Businesses could potentially be subject to massive fines up to $2,500 or $7,500 per violation, though it is presently unclear what would constitute a violation. Is each individual cookie a violation? Does each user qualify as one violation if a business or advertiser’s practices as a whole are violative? The answer is yet to emerge, but the fines could be record-breaking. Tech giants have millions upon millions of users and often employ many cookies per user. Though any numerical estimates are mere speculation, the outcome will be closely watched.


The Solution

So what can businesses and advertisers do? The value must be provided for opting in or allowing data to be collected and shared, because as previously discussed, most people will opt-out if they can. Consumers are not stupid - they know the reality of the world we live in and that truly opting out is unrealistic or impossible, which is why they are keen to opt-out of choice is offered. However, 79% of consumers are willing to share their personal & preference data for a reward - meaning the number of opt-outs would drastically decrease to manageable levels. Consumers will accept compensation in return for not opting out. In fact, 75% of consumers say they want to be rewarded for engagement beyond making purchases. Additionally, the value will create a more robust opt-in because users have actively chosen to opt-in rather than opt-out. Beroe, Inc. has found that investment in rewards proves to be the most effective customer acquisition strategy.

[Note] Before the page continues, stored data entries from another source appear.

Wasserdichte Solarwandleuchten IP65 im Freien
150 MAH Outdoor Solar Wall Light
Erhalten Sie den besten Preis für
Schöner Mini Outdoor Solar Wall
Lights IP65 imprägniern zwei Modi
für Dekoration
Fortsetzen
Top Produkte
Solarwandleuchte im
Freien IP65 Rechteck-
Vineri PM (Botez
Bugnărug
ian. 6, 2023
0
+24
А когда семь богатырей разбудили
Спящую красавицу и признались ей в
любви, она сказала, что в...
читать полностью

Several types of value can be offered - loyalty programs exist that offer points, cash, cryptocurrency, or other incentives. Money is an easy option, for it is a tangible and immediate benefit to a user. But cryptocurrency presents a more unique and lucrative opportunity. Over 64% of American adults are interested in cryptocurrency, with an even larger portion (some studies suggest over 90%) of the younger generations interested. Cryptocurrency is a particularly attractive method of compensation due to its ability to appreciate value over time. Furthermore,  it can be converted into other nations’ currencies, making it a global solution in a very globalized world.

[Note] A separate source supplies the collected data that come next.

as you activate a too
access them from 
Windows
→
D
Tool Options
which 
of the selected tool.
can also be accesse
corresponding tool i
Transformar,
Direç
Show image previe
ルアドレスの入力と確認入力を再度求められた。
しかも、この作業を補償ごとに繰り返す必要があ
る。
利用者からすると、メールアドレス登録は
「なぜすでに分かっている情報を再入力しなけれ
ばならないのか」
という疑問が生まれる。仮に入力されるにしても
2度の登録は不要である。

Furthermore, businesses should be prioritizing first-party data (meaning data they collect themselves, rather than obtain from other sources) over third-party data. In addition, 92% of leading marketers say that using first-party data is critical to growth. 81% of marketers see strong ROI from using first-party data in campaigns. First-party data is also far less likely to run against legislation like the CCPA, which of course, hinges on transferring data from one processor or controller to another. 


In conclusion, for marketers, obtaining their own data from consumers and rewarding consumers for it is the best strategy forward. This will allow for a viable solution that is in line with what consumers support. It would be a choice consumers could feel good about that may keep them returning to a brand. Furthermore, it’s compliant, which is always the best choice.